Avec L'Été Diabolik, Thierry Smolderen et Alexandre Clérisse livrent une bande dessinée aussi captivante qu’un polar rétro, où les secrets, les illusions, et une bonne dose de paranoïa s’entrelacent dans un décor de vacances. C’est une plongée dans les sixties, entre soleil éclatant et ombres menaçantes, où chaque page vous rappelle que même les étés les plus idylliques peuvent cacher des abîmes.
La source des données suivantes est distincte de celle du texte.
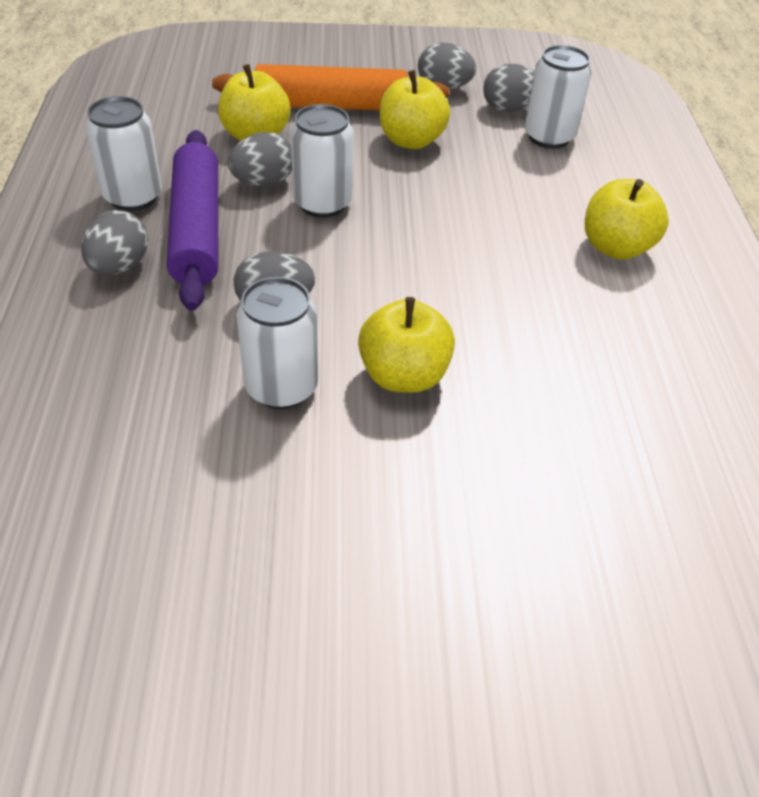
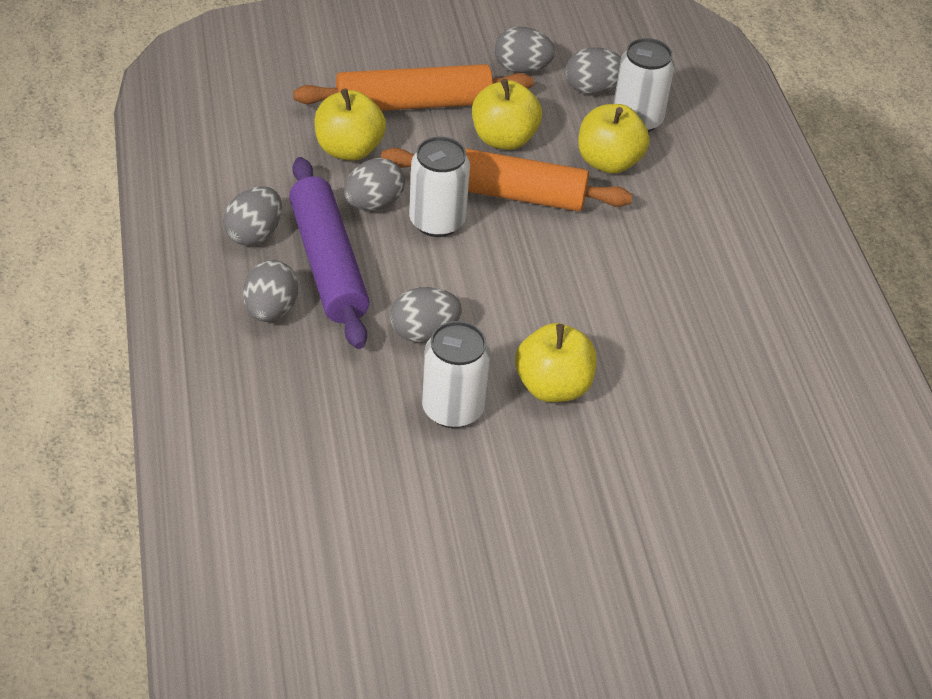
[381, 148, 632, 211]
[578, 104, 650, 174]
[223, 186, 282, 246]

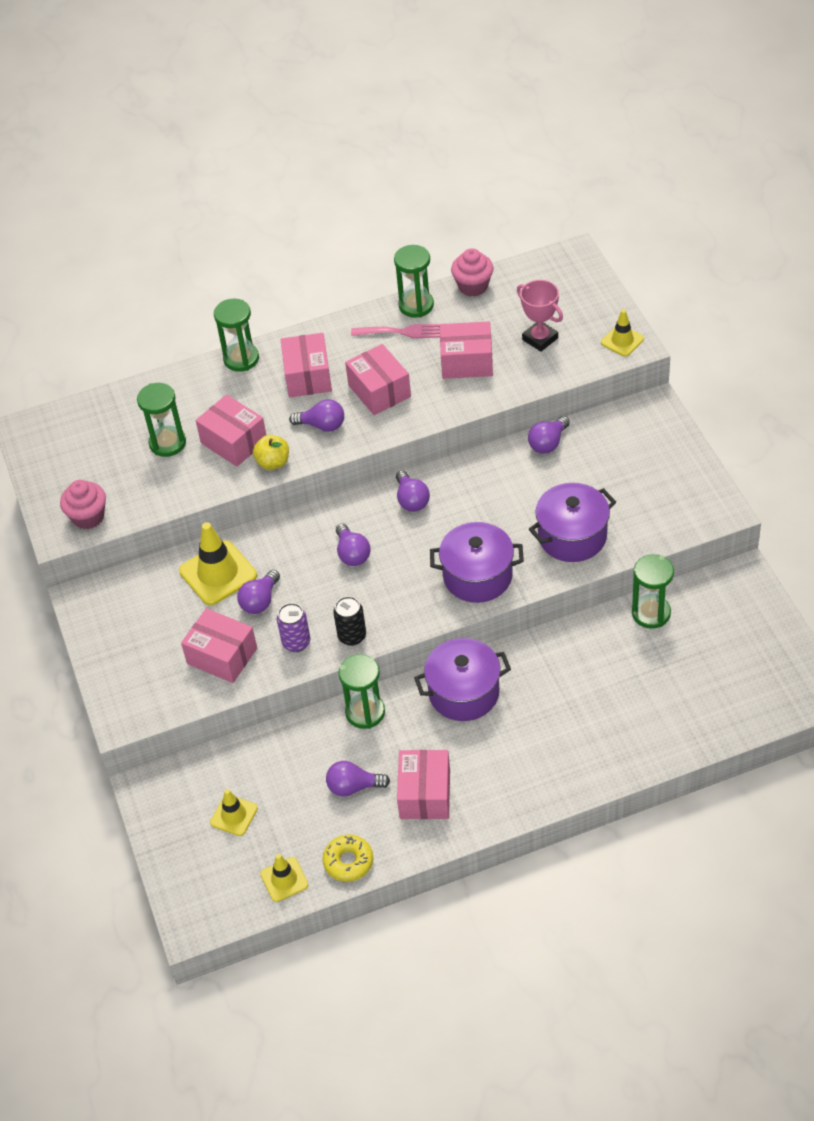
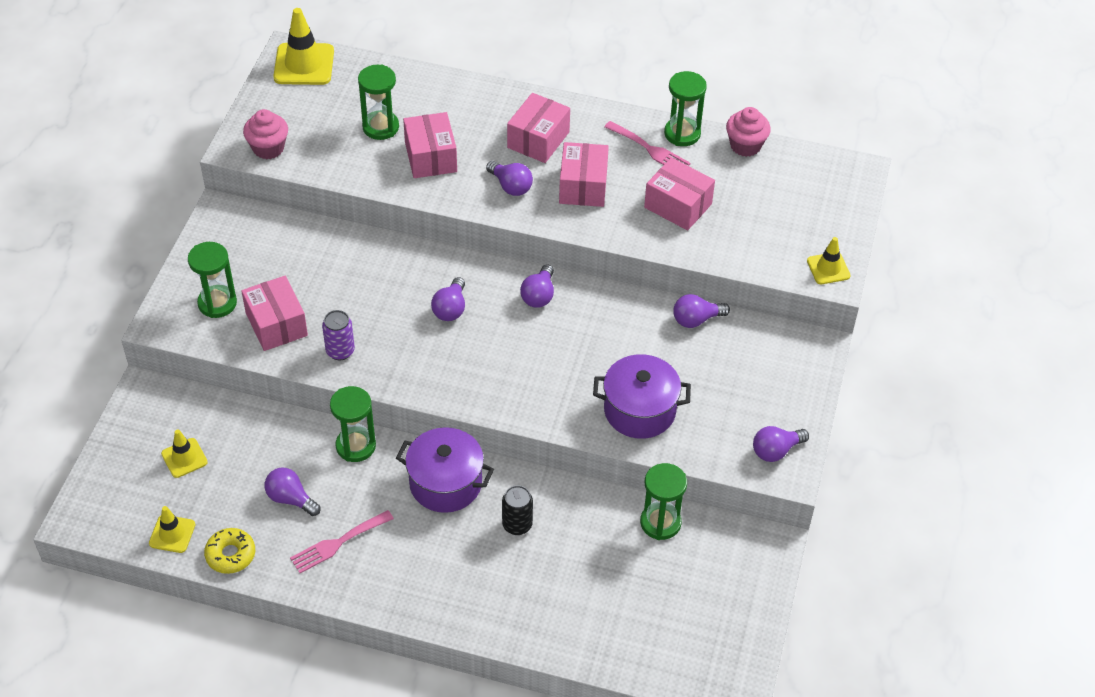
[253, 435, 289, 470] (first image)
[430, 522, 524, 603] (first image)
[517, 280, 563, 352] (first image)
[273, 8, 334, 85]
[188, 242, 237, 318]
[753, 426, 809, 462]
[502, 485, 533, 535]
[290, 510, 394, 573]

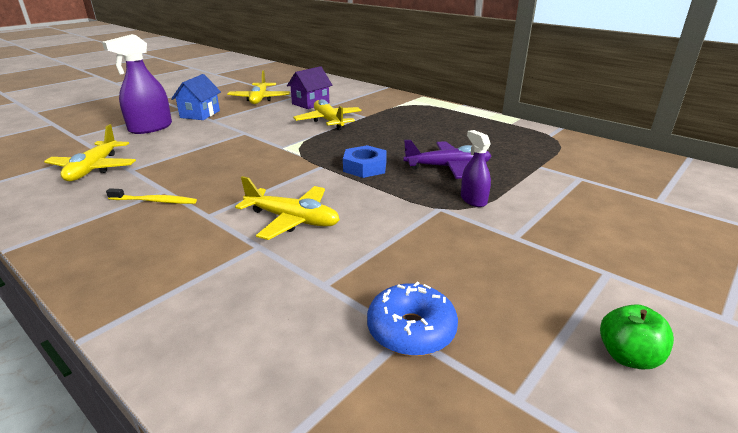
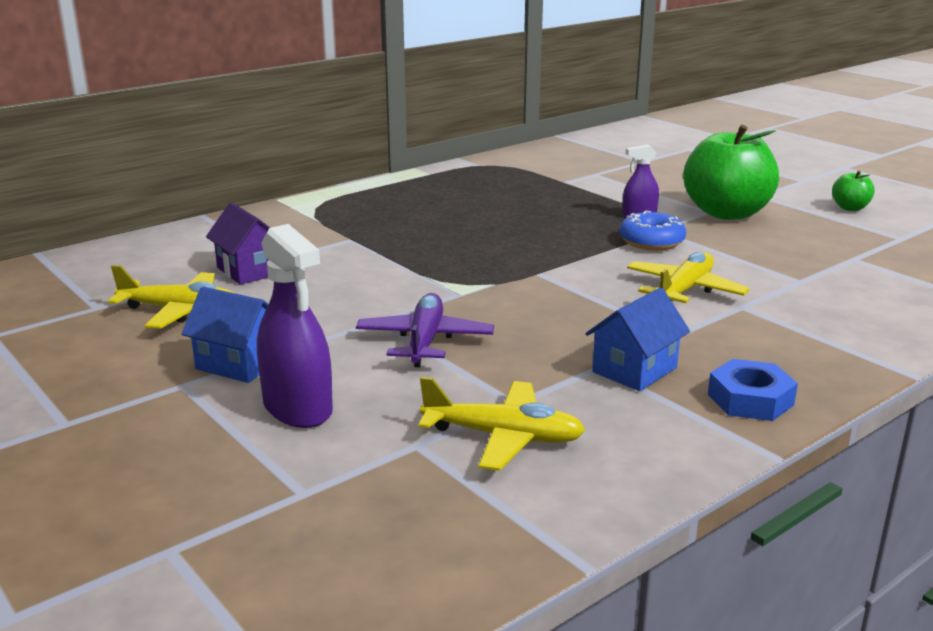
[293, 99, 362, 130] (first image)
[683, 125, 779, 220]
[708, 359, 798, 421]
[619, 210, 686, 251]
[356, 293, 494, 367]
[586, 287, 690, 391]

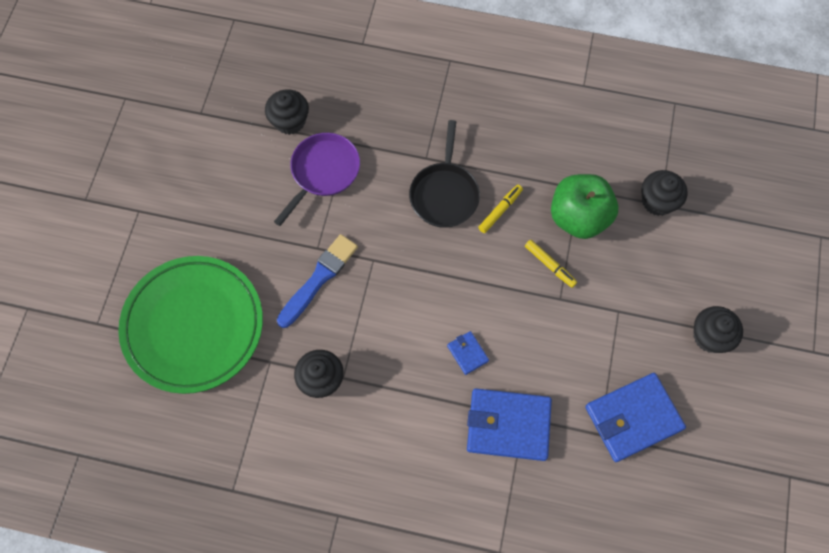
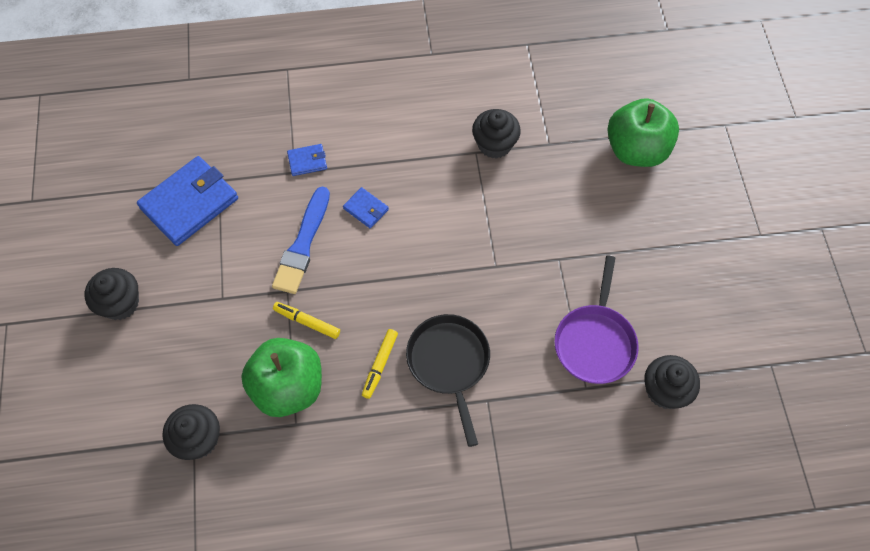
[272, 187, 330, 294]
[607, 98, 679, 167]
[287, 144, 327, 176]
L’histoire nous est racontée par Antoine, un homme hanté par un été de son adolescence. En 1967, tout semblait parfait : le soleil brillait, la mer scintillait, et l’insouciance régnait. Mais, rapidement, cette carte postale idyllique se fissure. Des événements étranges, des regards énigmatiques, et un mystérieux espion russe viennent troubler le tableau. Antoine découvre alors que son monde est bien plus compliqué – et dangereux – qu’il n’y paraît.
Le personnage d’Antoine est immédiatement attachant. À la fois naïf et curieux, il incarne l’adolescence dans tout ce qu’elle a de plus vulnérable et téméraire. Les autres personnages, notamment sa figure paternelle énigmatique et les ombres qui gravitent autour, apportent des couches supplémentaires de mystère et de tension. Chaque interaction semble cacher un double sens, chaque sourire dissimule une vérité inavouable.
Visuellement, Alexandre Clérisse crée une œuvre d’art pop. Son style éclatant, mêlant formes géométriques audacieuses et couleurs saturées, capture parfaitement l’esthétique des années 60 tout en instaurant une ambiance de polar psychédélique. Les compositions des pages, dynamiques et surprenantes, renforcent l’immersion dans cette époque tout en accentuant la tension narrative. C’est comme si Saul Bass s’était invité dans un roman d’espionnage !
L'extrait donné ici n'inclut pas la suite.